On PR events, chat-thread and the orchestrator-side triage engine drive Anthropic's tool-use loop via src/ai/llm-client.ts runWithTools. Both share the github-state tool set defined in src/github/state-fetchers.ts:

Tool Purpose
get_pr_state_check_rollup Head-commit CI rollup + per-check rows + is_required
get_check_run_output Single check run summary + truncated text + html_url
get_workflow_run Workflow run conclusion, logs_url, html_url
get_branch_protection Required checks list, reviewers, protected: false on 404
get_pr_diff Unified diff (capped ~50 KB)
get_pr_files File list with status + per-file additions/deletions
list_pr_comments Paginated issue comments on the PR (30/page)

The same surface is exposed to Agent SDK callers via src/mcp/servers/github-state.ts (registered when enableGithubState is true in the runPipeline overrides).

Caps and operator switches:

  • runWithTools enforces a per-turn iteration cap (default 8 for chat-thread, 2 for triage) and a per-turn fan-out cap (DEFAULT_MAX_TOOL_USES_PER_TURN = 4).
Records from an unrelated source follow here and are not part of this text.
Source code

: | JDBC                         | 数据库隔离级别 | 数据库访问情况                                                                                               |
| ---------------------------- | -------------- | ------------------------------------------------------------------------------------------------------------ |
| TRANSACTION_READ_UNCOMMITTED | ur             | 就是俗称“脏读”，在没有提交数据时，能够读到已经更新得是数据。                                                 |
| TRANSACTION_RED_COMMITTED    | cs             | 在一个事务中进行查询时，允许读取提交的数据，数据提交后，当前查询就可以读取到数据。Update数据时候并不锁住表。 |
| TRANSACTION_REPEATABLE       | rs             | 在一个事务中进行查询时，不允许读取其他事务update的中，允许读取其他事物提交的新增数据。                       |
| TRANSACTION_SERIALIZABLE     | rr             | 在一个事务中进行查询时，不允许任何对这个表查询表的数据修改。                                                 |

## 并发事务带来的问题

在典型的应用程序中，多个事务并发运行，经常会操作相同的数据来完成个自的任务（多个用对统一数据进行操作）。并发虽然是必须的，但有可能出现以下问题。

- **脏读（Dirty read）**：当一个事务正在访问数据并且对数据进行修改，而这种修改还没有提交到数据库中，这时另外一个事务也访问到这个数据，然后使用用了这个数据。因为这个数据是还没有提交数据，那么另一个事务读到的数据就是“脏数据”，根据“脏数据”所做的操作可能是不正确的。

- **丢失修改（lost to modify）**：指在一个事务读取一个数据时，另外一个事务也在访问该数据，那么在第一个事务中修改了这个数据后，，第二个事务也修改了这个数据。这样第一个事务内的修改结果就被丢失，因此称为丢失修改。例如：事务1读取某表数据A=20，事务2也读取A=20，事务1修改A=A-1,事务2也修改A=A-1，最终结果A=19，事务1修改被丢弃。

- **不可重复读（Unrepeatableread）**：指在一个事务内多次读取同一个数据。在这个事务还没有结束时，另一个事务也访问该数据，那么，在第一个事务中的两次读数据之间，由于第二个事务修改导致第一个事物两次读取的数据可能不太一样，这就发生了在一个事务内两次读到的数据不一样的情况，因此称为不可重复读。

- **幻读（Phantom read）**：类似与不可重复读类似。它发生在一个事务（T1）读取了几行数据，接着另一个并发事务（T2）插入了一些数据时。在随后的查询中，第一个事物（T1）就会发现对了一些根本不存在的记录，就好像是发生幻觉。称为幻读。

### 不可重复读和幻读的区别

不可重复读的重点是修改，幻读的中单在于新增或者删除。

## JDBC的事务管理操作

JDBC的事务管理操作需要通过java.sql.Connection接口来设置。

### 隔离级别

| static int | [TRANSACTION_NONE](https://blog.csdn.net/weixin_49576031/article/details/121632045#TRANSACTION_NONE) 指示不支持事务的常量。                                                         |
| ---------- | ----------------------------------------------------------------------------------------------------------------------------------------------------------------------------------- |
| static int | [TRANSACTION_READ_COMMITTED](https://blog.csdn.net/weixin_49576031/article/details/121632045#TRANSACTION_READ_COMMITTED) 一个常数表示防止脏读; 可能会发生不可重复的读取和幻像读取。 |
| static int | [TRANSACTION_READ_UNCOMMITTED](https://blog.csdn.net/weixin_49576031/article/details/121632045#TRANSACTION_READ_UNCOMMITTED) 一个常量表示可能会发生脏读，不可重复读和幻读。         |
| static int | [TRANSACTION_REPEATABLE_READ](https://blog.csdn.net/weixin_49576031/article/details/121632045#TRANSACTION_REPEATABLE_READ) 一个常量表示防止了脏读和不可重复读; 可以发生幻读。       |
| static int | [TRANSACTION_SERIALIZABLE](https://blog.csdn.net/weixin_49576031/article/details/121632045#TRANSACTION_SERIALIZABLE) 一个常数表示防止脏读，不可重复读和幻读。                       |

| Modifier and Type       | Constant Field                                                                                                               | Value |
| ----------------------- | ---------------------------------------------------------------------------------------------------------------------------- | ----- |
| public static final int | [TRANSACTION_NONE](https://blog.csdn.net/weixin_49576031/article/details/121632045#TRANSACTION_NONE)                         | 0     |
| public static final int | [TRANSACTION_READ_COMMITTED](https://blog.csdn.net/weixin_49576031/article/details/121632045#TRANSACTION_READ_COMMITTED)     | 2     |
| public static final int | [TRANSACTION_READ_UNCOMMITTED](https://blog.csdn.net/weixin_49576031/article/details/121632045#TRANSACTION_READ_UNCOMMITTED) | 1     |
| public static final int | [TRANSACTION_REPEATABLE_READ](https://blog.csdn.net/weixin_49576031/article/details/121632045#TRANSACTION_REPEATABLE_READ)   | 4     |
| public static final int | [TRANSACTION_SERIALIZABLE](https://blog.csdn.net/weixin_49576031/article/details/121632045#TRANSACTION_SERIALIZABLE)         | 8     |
Excess tool_use blocks get is_error: true tool_result feedback so the model adjusts on the next turn rather than triggering silent truncation.
  • CHAT_THREAD_TOOLS_ENABLED (default true): when false, chat-thread stays single-turn and answers only from the cached snapshot.
  • TRIAGE_TOOLS_ENABLED (default true): when false, triage classifies from text alone even on PR events. Hot-path latency escape hatch.

The deterministic merge-readiness path (src/workflows/ship/probe.ts, src/workflows/ship/verdict.ts) is intentionally NOT tool-driven, its GraphQL probe (PROBE_QUERY, now centralised in src/github/queries.ts) is correctness-invariant for the merge gate.